Shining a light on Central Asia

By Suma Chakrabarti
@ebrdsuma


Turkish Translation

Russian translation

By Sir Suma Chakrabarti, EBRD President

Central Asia is a very important region for the EBRD. Last year, we invested a record €1.4 billion in the region, including the largest ever project in EBRD history. The EBRD has great experience working the region, and on 18 February in Istanbul we are going to share that experience with investors at the EBRD-Financial Times Central Asia Investment Forum.

The region has seen some of the fastest economic growth in the world. In 2013, Mongolia was the fastest-growing economy globally.

That growth, based on high commodity prices, has slowed down today due to the end of the commodity super-cycle. It has also been hit by slowdown in China and recession in Russia; currency devaluations are causing economic pain.

But there is good news. The region is opening up to new investors; reform processes are under way; and more is known about Central Asia in the world.

New Links: The region, at the heart of Silk Road, is opening up to the world and forging new economic relationships. From Western Europe to China, our newest shareholder, new investors are looking at the region.

Reform: Governments are increasingly realising that they need reforms to diversify and return to high growth. We are supporting investment councils which aim to improve the investment climate, working directly with governments on areas such as PPPs in Kazakhstan, energy sector reform in Tajikistan, extractive sector transparency in Mongolia, public utilities reform in the Kyrgyz Republic, financial sector in Turkmenistan and many others, and stand ready to increase our support to reforms.   

Knowledge: The region that didn’t even qualify as a frontier market at the dawn of independence 25 years ago today is a part of the global economy.  It now must promote itself better to investors.

It is in Central Asia that we have both the smallest and our largest projects.
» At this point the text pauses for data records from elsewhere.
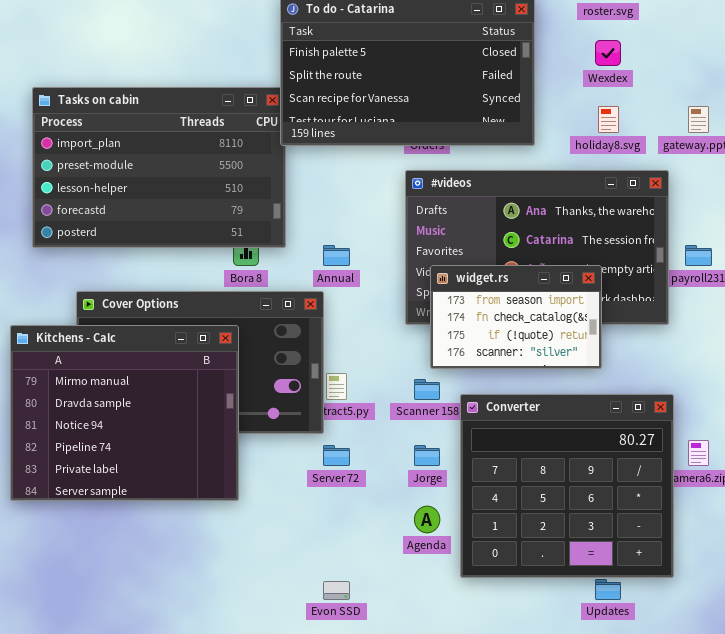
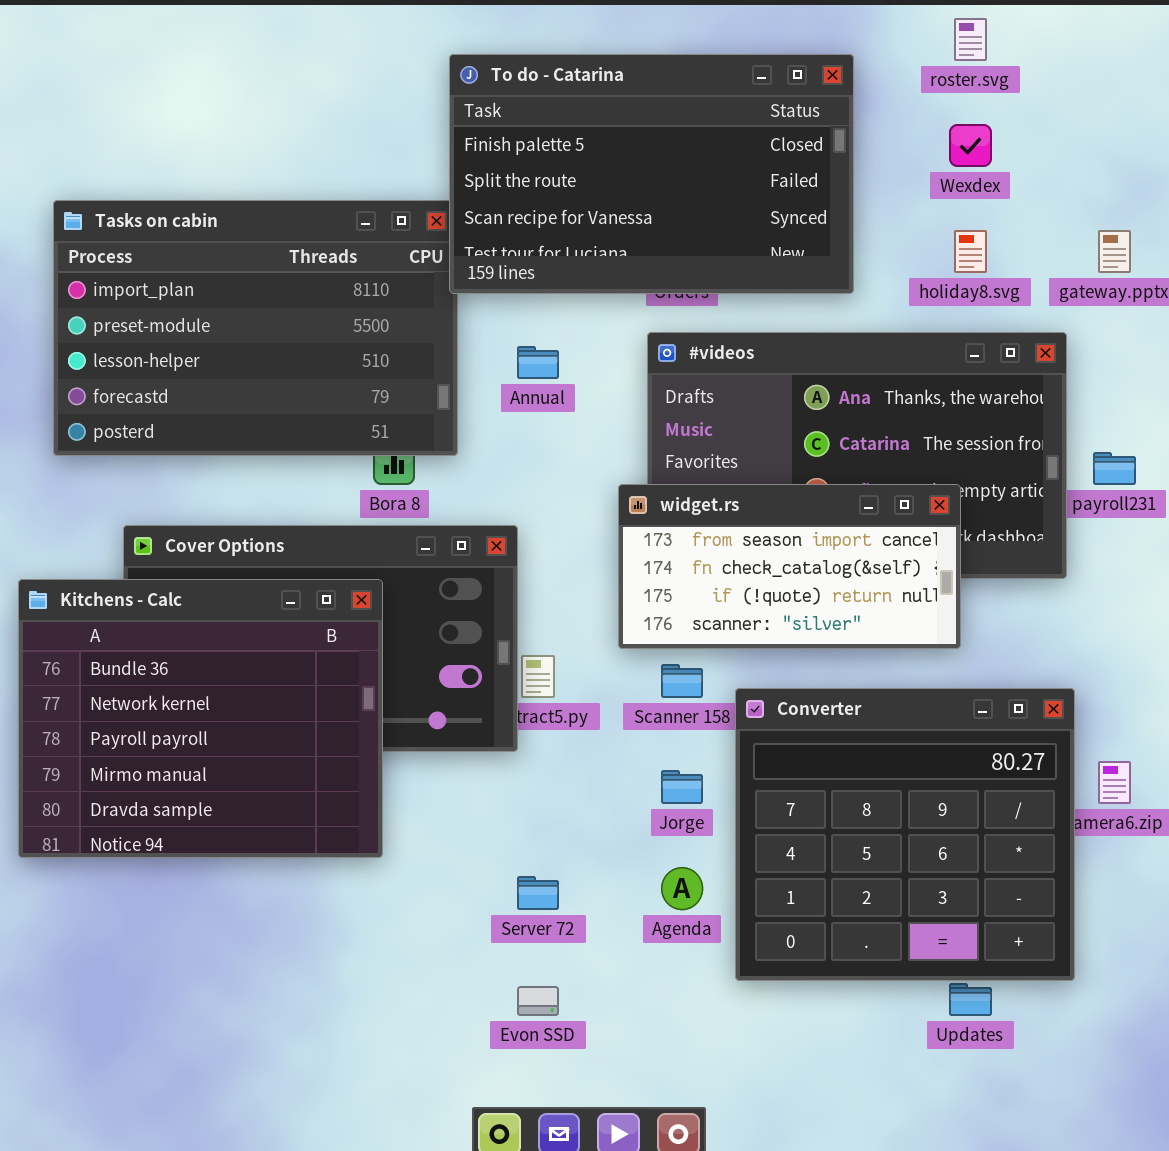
Annual: [323,245,350,266] -> [517,346,559,379], moved
widget.rs: [430,265,602,369] -> [618,484,961,649], resized
Kitchens - Calc: [10,325,239,501] -> [18,579,383,858], scrolled up 3 rows
Server 72: [323,445,350,466] -> [517,876,559,910], moved

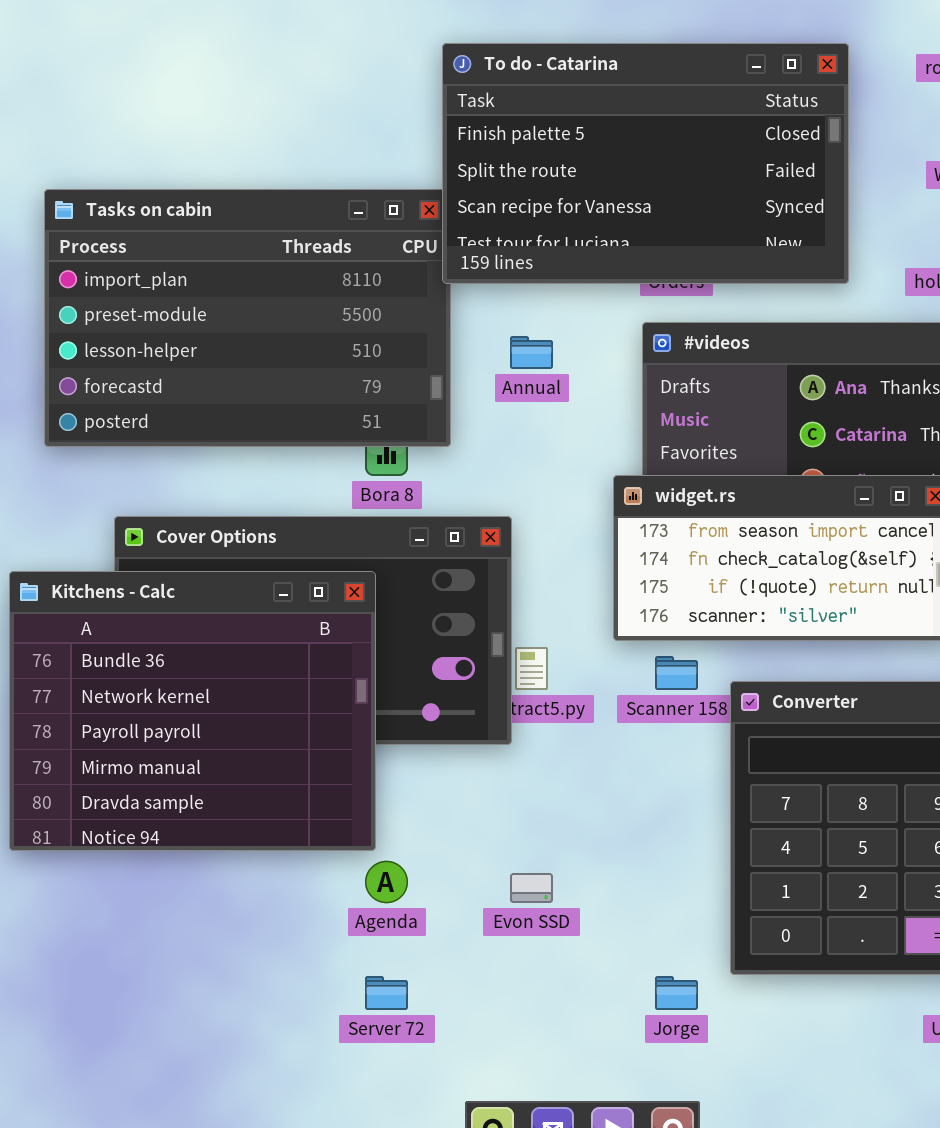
Jorge: [661,770,703,804] -> [655,976,698,1010], moved
Agenda: [661,867,703,910] -> [365,861,408,903], moved
Server 72: [517,876,559,910] -> [365,976,408,1010], moved
Evon SSD: [517,986,559,1016] -> [510,873,553,903], moved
Just last year, our financing ranged from microloans to small farmers in the Tajik mountains to help them combat consequences of climate change, to the largest financing package in the history of the EBRD – a syndicated loan of US$ 1.2 billion to Oyu Tolgoi copper deposit in Mongolia.

The region can be challenging, with lack of access to financing and unstable electricity supply among the chief obstacles to doing business, as was shown in a recent EBRD-World Bank survey. But it is also full of great promise. Central Asia’s massive investment needs can be turned into big opportunities.
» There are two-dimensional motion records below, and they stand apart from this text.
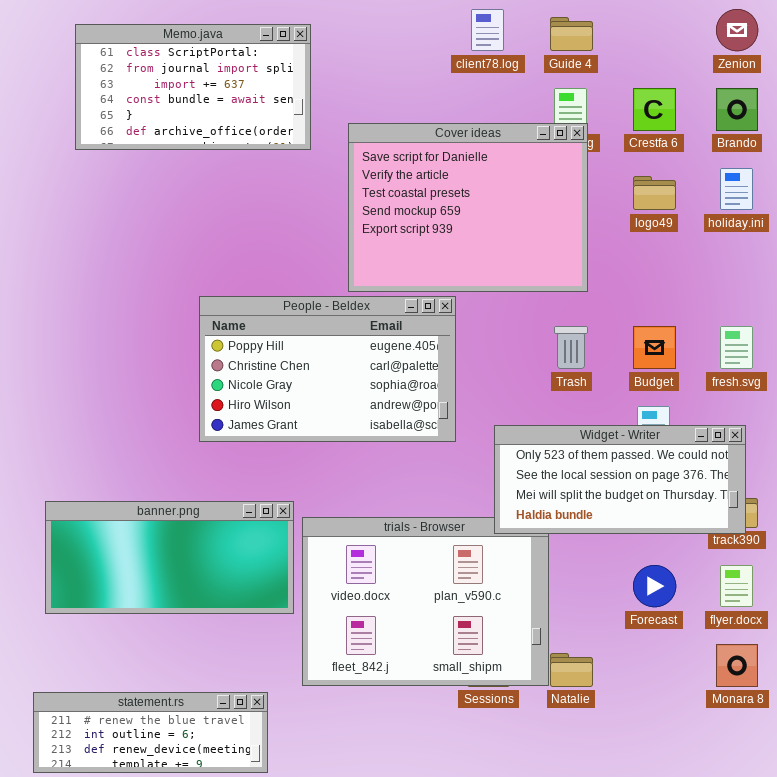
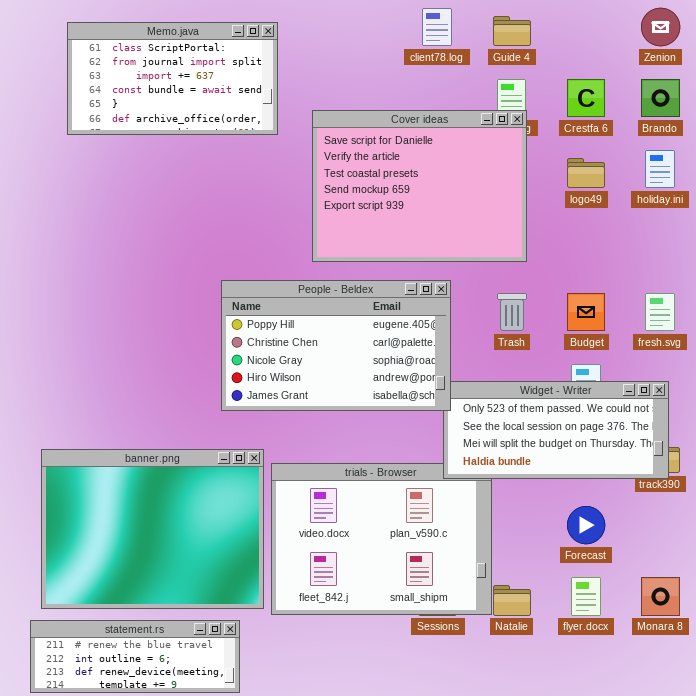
People - Beldex: [199,296,456,442] -> [221,280,451,411], moved
banner.png: [45,501,294,614] -> [41,449,264,609], resized
flyer.docx: [720,565,753,607] -> [571,577,601,616], moved

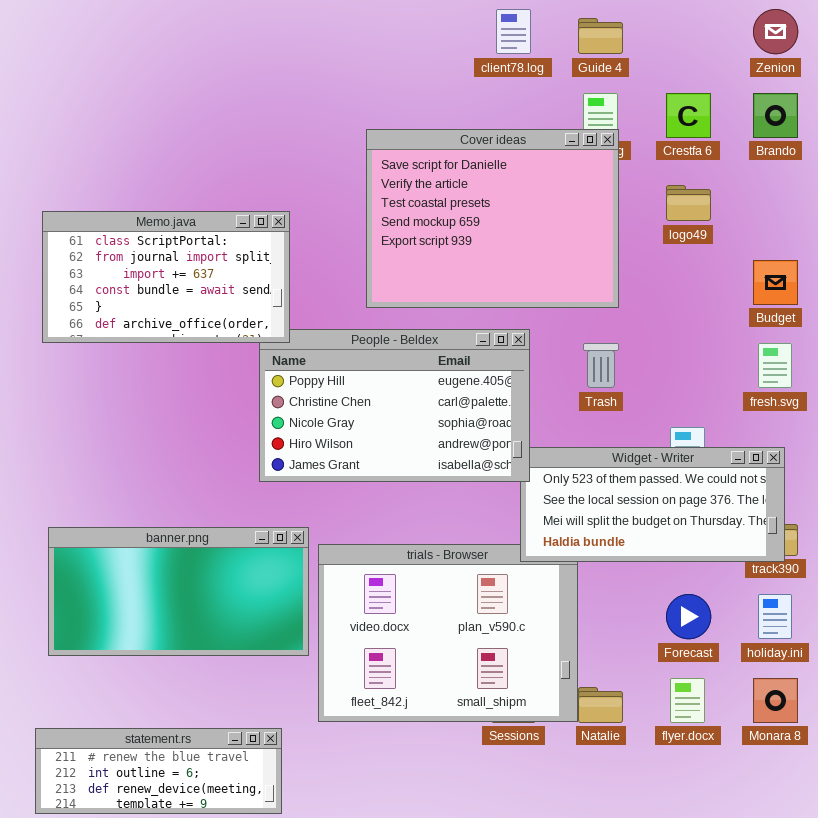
Memo.java: [67,22,278,135] -> [42,211,290,343], moved
holiday.ini: [645,150,675,188] -> [758,594,792,639], moved
Budget: [567,293,605,331] -> [753,260,798,305], moved
banner.png: [41,449,264,609] -> [48,527,309,656], resized

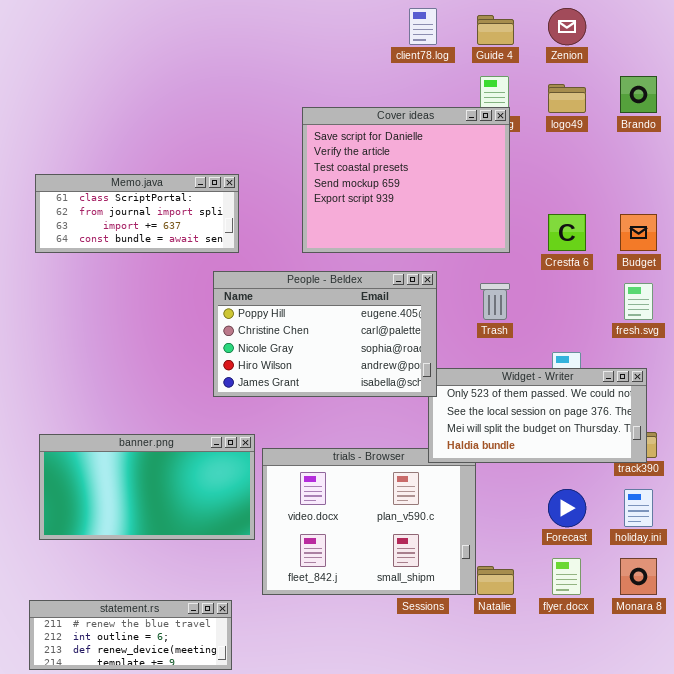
Zenion: [753,9,798,54] -> [548,8,586,45], moved
Crestfa 6: [666,93,711,138] -> [548,214,586,251], moved
logo49: [666,185,711,221] -> [548,84,586,113], moved
Memo.java: [42,211,290,343] -> [35,174,239,253], resized

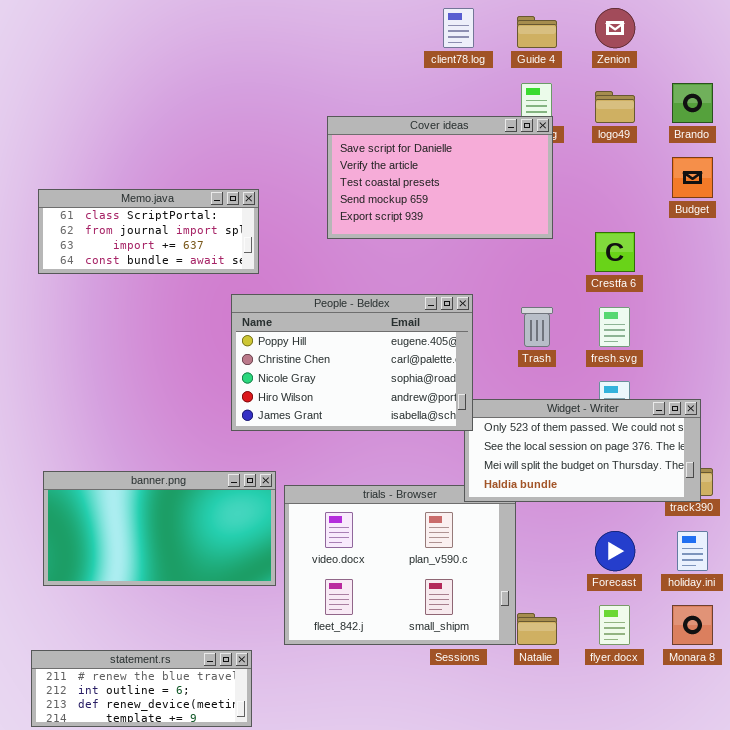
Cover ideas: [302,107,510,253] -> [327,116,553,239], resized
Budget: [620,214,657,251] -> [672,157,713,198], moved
fresh.svg: [624,283,653,320] -> [599,307,630,347], moved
A lot of these opportunities are appearing from regional links and regional economic integration in all directions - going east to west, and north to south.

Central Asia is currently the focal point of several regional programmes connected with the Silk Road, most famously perhaps China’s Belt and Road initiative. This creates opportunities from China all the way to Europe, via the Caspian region, the Caucasus and Turkey.

I am happy to announce today that we are already in talks with the Beijing-based Asia Infrastructure Investment Bank to co-finance some key road projects in a number of Central Asian countries.

So this is east to west. You can also look from north to south. We are already supporting a key cross-border electricity transmission line, known as CASA 1000, which will bring hydro energy from the Kyrgyz republic and Tajikistan to Afghanistan and Pakistan. There is a traditionally strong economic cooperation with Russia. Investors from India and the Gulf are already present in the region. 

There are also opportunities for investors within the countries. We are supporting the first hypermarkets in Central Asia; Carrefour in Kazakhstan just opened last week, and Auchan in Tajikistan is close to completion. We are working with Turkish companies Coca-Cola İçecek and Efes in most countries in Central Asia. (In fact Turkey is such an important investor in the region that we chose Istanbul for the investment forum.) Very recently, Kazakhstan announced a privatisation programme with many prize state-owned assets which has immediately generated investor interest, and we are ready to talk to potential investors.

Natural resources continue being the economic driver in the region, but there are promising secondary industries like clothes manufacturing in the Kyrgyz Republic or cashmere in Mongolia, in which we work through our Small Business Initiative.

Central Asia is also a region with great, as yet unrealised, tourism potential. I love visiting it, and more people should. It is a region where education and hard work are highly valued, and where guests receive a warm welcome.

So what can be done to make sure Central Asia fully benefits from all the opportunities which new economic links are opening up?

Continued structural reforms, predictable business environment, more diversified economies and larger role of the private sector.

Before the Central Asia Investment Forum, we will hold a frank and constructive round table discussion with our governors, key ministers from Kazakhstan, the Kyrgyz Republic, Mongolia, Tajikistan and Turkmenistan, about recent reforms and steps to improve business climate and invite more private sector investment.

A lot needs to be done, but some major steps have already been made. We will continue to make our contribution with investment and support for policy reform, and also by regularly gathering policymakers, investors and experts, as we are doing on 18 February in Istanbul, to shine a light on challenges and opportunities in Central Asia.